> [Data]:
#####

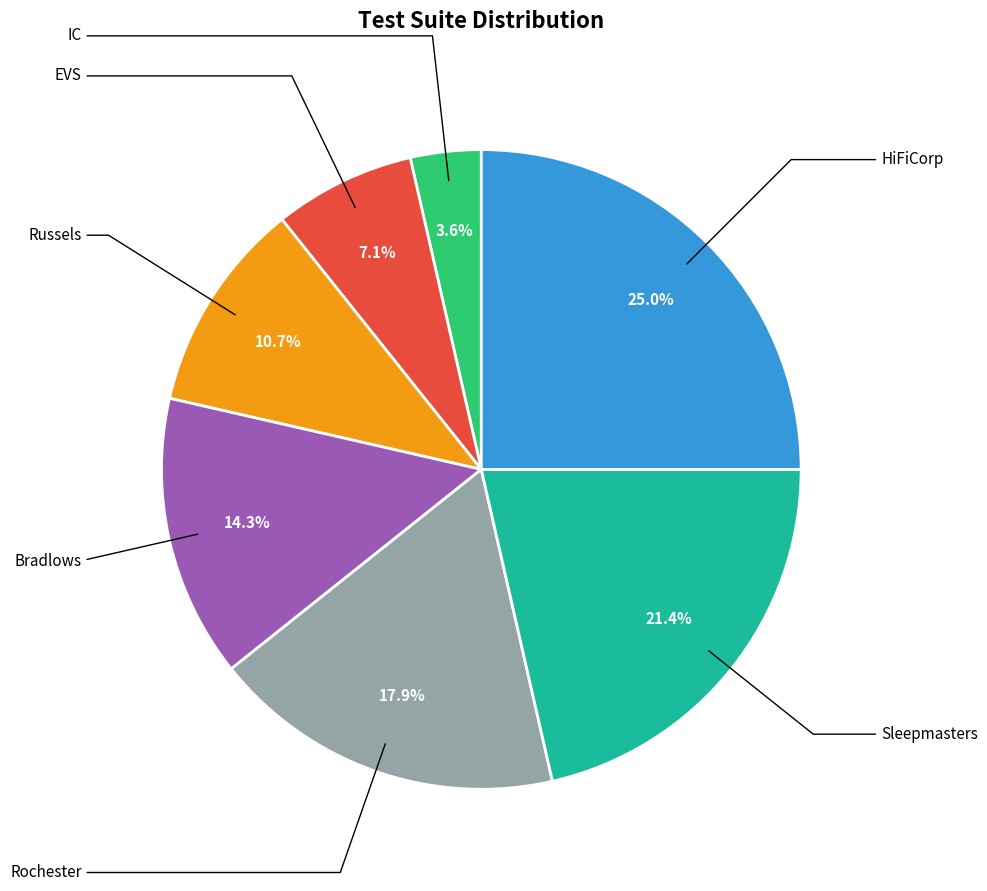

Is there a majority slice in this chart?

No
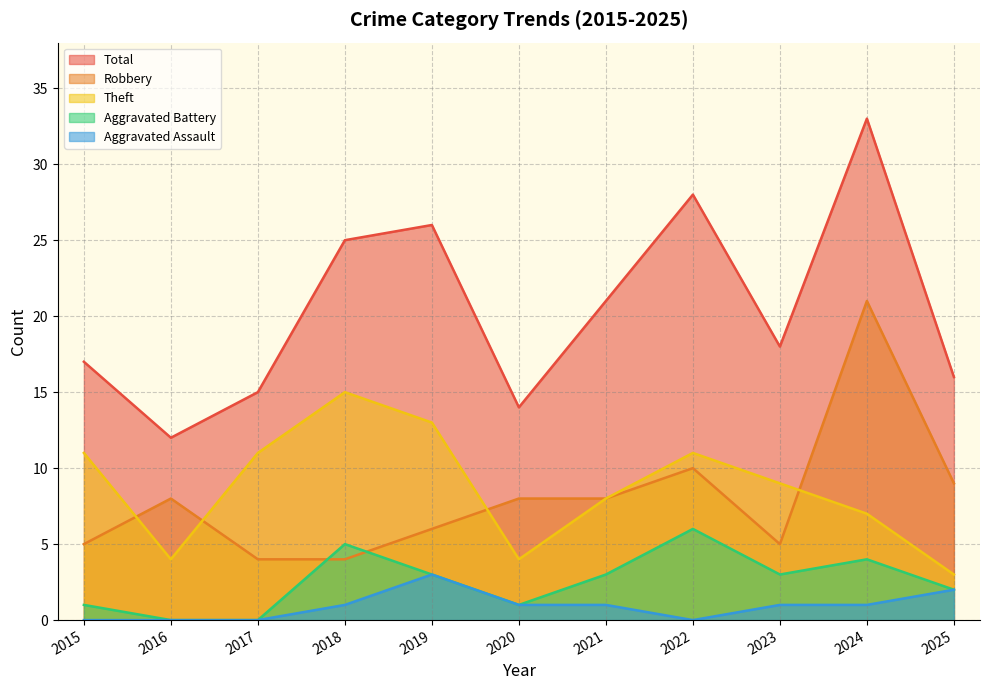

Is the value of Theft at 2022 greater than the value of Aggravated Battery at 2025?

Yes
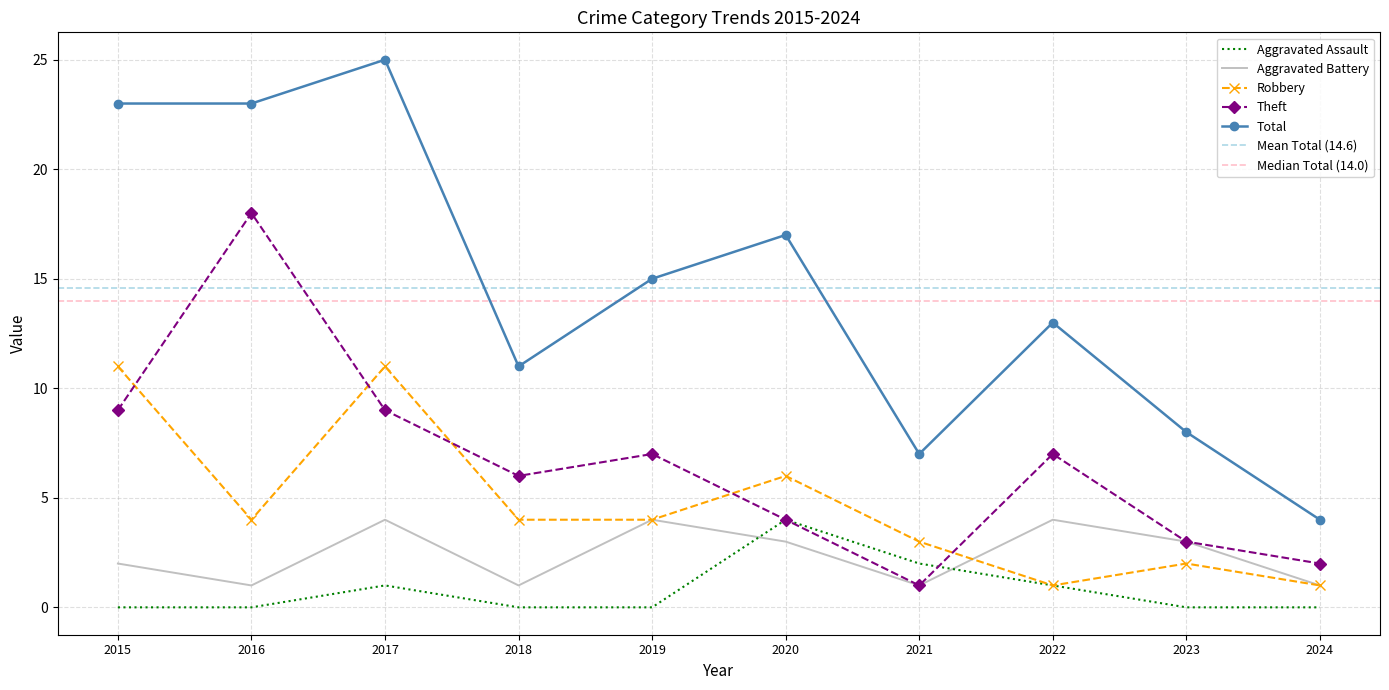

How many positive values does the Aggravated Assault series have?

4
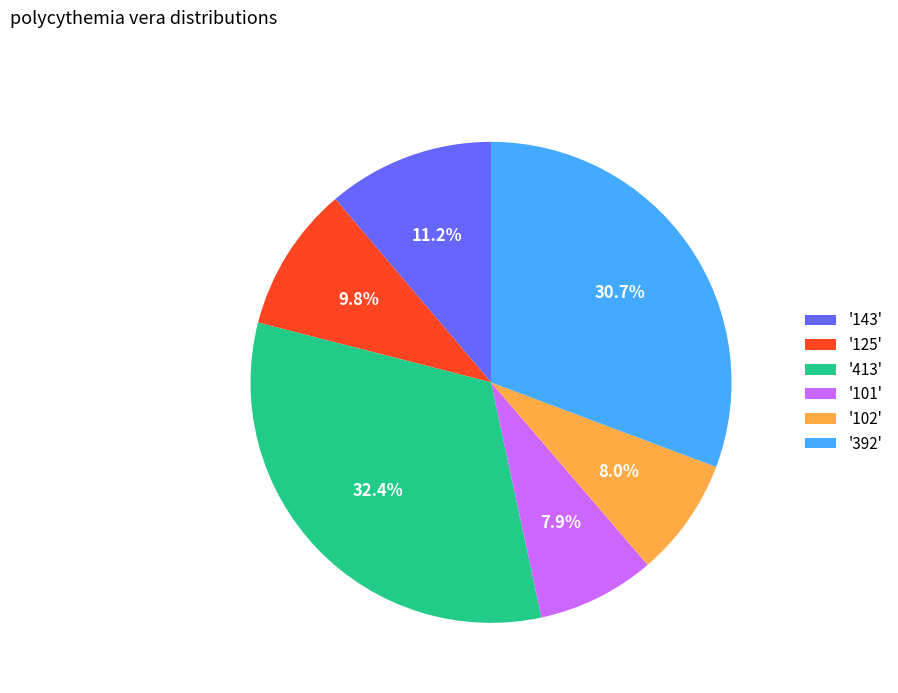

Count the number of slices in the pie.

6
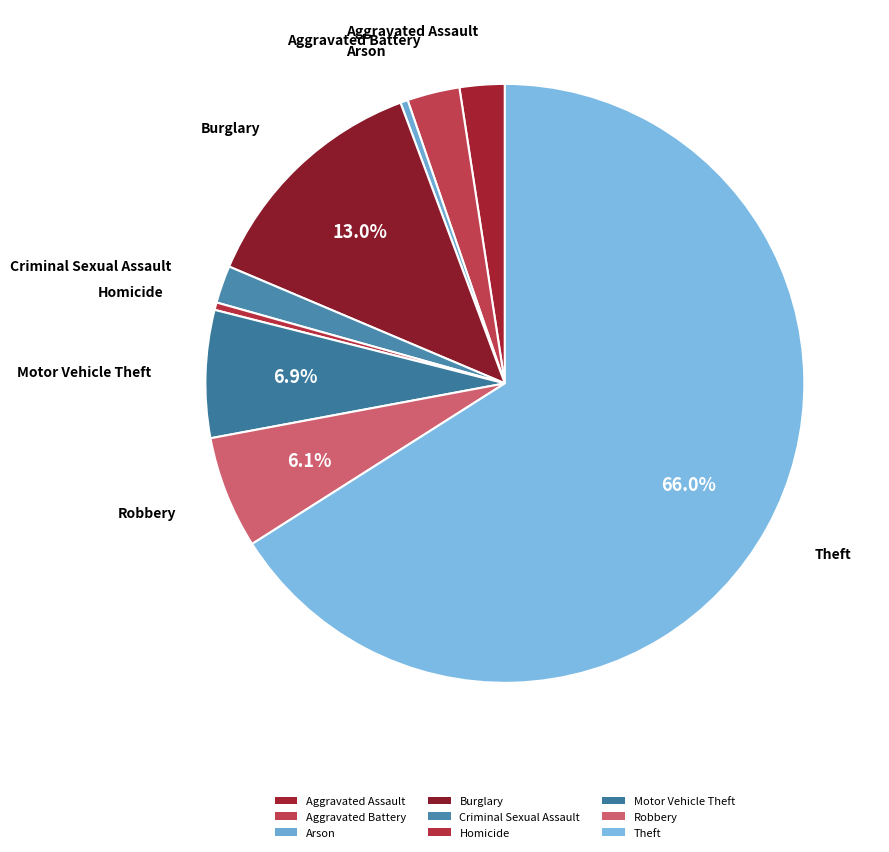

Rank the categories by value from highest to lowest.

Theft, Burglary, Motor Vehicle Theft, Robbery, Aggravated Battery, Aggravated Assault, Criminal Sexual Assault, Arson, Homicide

#####

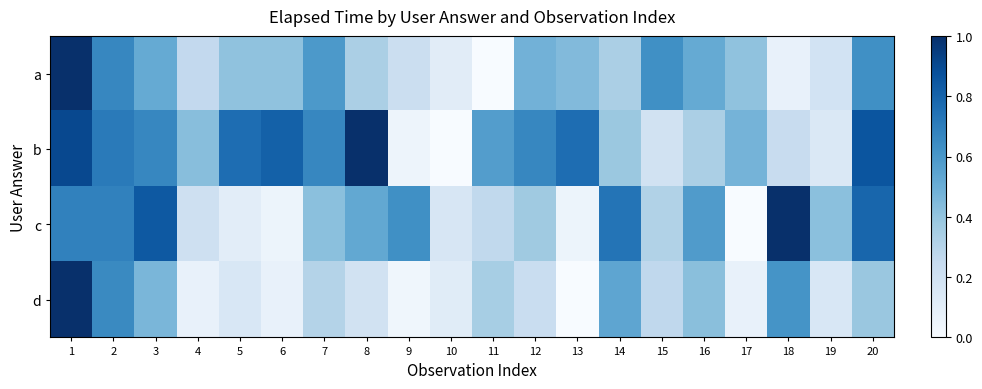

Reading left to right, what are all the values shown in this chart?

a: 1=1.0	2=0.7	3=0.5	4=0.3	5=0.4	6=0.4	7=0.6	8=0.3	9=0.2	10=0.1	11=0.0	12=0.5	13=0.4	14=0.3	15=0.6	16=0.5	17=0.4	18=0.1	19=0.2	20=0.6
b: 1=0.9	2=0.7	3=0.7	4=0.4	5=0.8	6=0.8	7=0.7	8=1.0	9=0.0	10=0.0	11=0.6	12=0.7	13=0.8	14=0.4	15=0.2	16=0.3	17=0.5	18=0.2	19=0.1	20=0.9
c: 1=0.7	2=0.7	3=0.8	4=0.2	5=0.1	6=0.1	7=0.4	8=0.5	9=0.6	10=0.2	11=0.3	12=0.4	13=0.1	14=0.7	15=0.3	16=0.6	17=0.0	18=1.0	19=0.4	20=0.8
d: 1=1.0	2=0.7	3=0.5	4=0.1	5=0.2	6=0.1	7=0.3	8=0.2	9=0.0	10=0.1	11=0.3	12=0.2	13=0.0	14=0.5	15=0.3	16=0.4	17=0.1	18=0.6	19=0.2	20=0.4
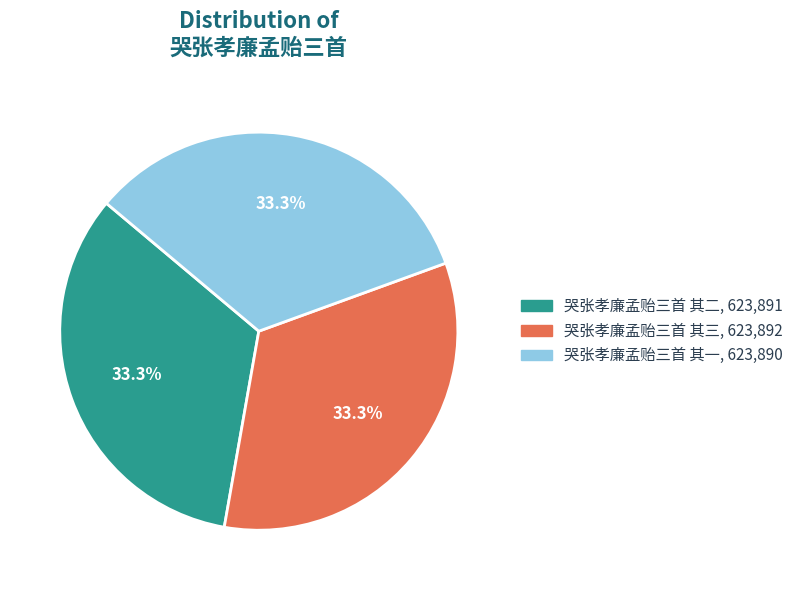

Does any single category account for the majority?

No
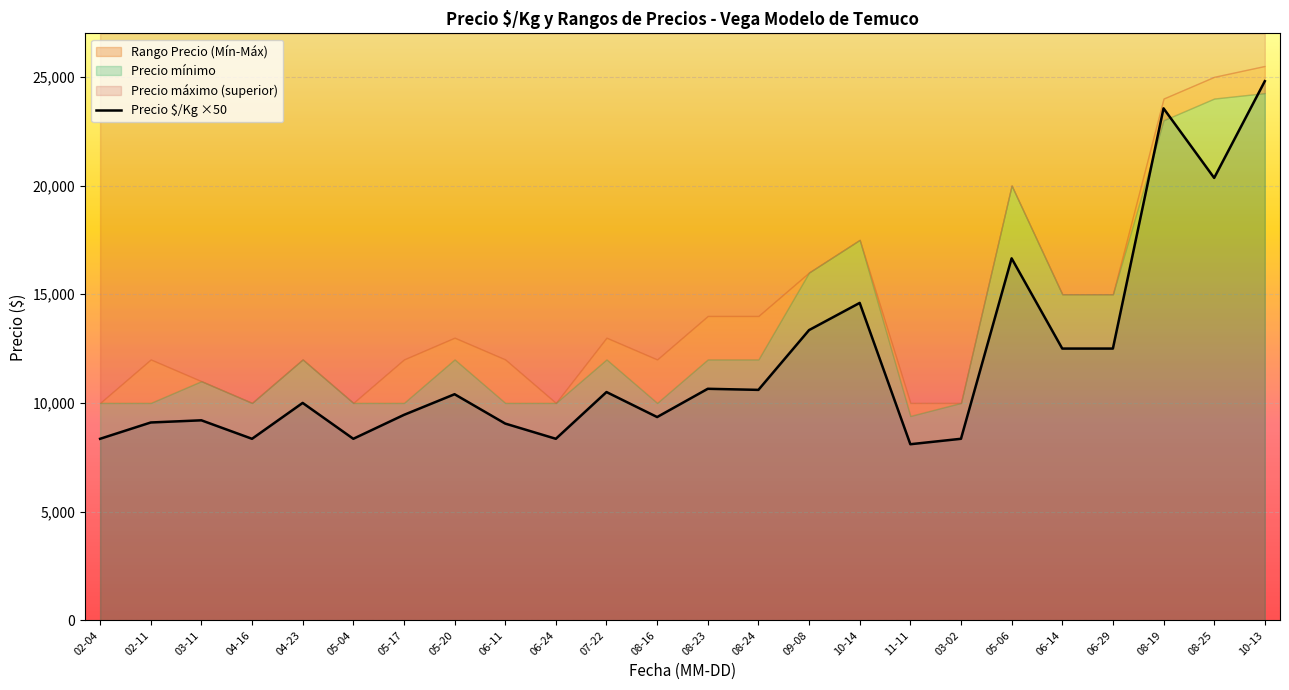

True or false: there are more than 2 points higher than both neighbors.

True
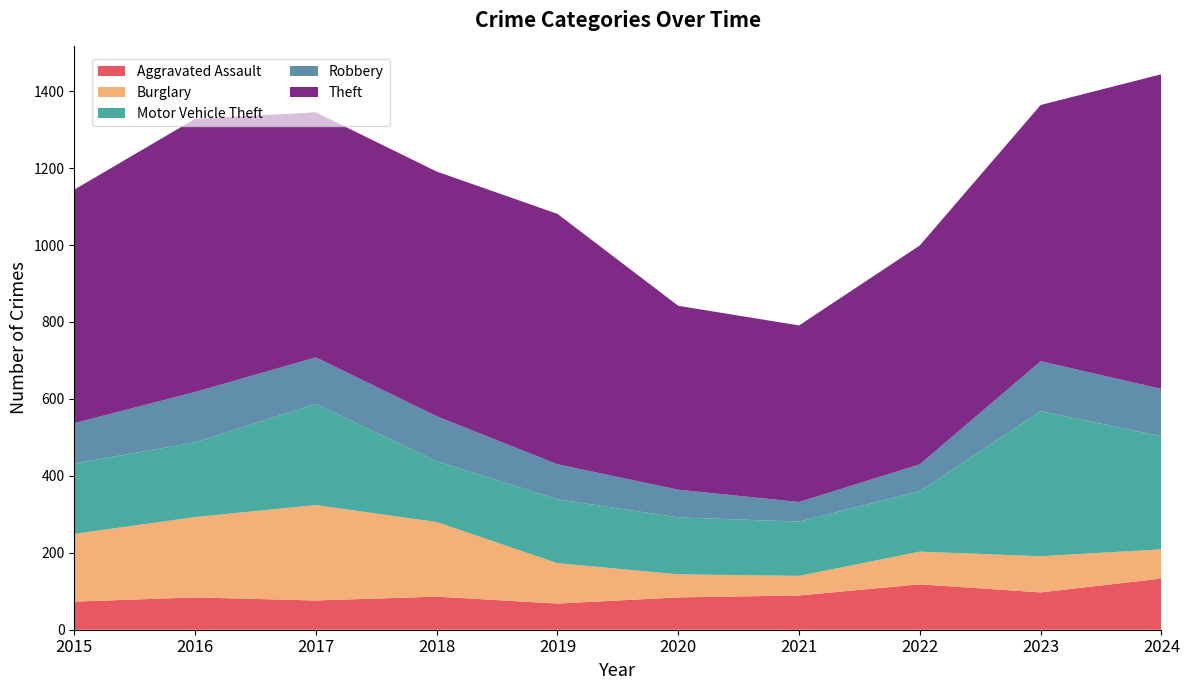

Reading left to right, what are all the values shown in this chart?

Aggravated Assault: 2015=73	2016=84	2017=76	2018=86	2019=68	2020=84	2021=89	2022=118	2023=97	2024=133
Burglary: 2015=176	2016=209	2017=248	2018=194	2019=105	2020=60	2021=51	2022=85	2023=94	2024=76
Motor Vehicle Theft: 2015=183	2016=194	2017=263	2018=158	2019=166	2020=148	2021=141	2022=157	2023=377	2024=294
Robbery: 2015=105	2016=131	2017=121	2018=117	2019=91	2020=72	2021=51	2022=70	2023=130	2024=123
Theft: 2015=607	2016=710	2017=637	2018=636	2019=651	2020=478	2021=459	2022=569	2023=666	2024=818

#####

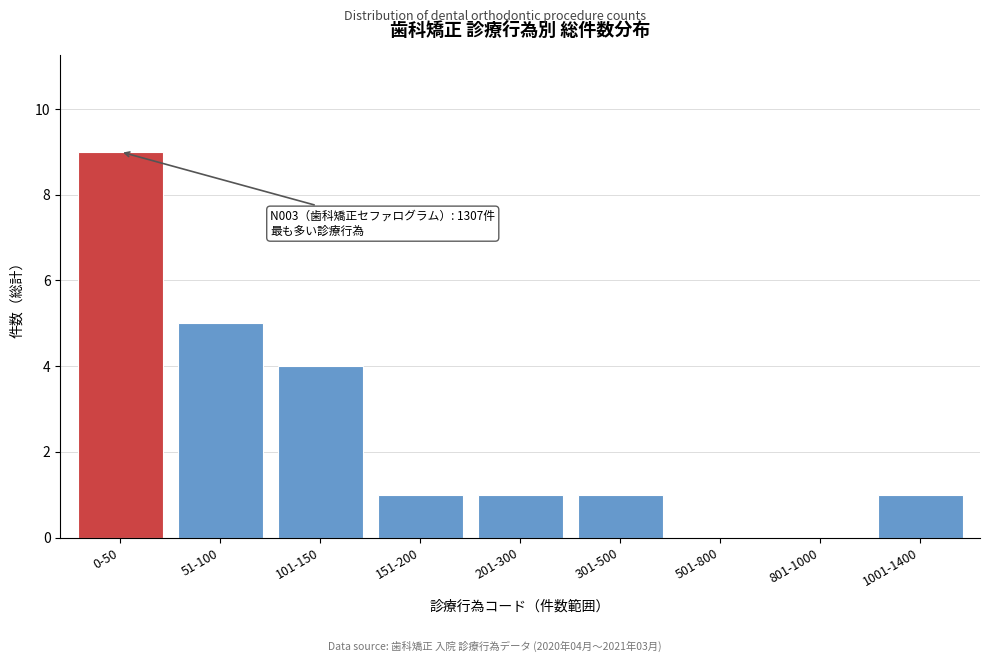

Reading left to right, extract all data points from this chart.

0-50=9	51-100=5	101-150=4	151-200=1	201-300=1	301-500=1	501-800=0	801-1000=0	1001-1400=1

#####

How many lines in the items above contain the word "Motor"? Give only the number.

2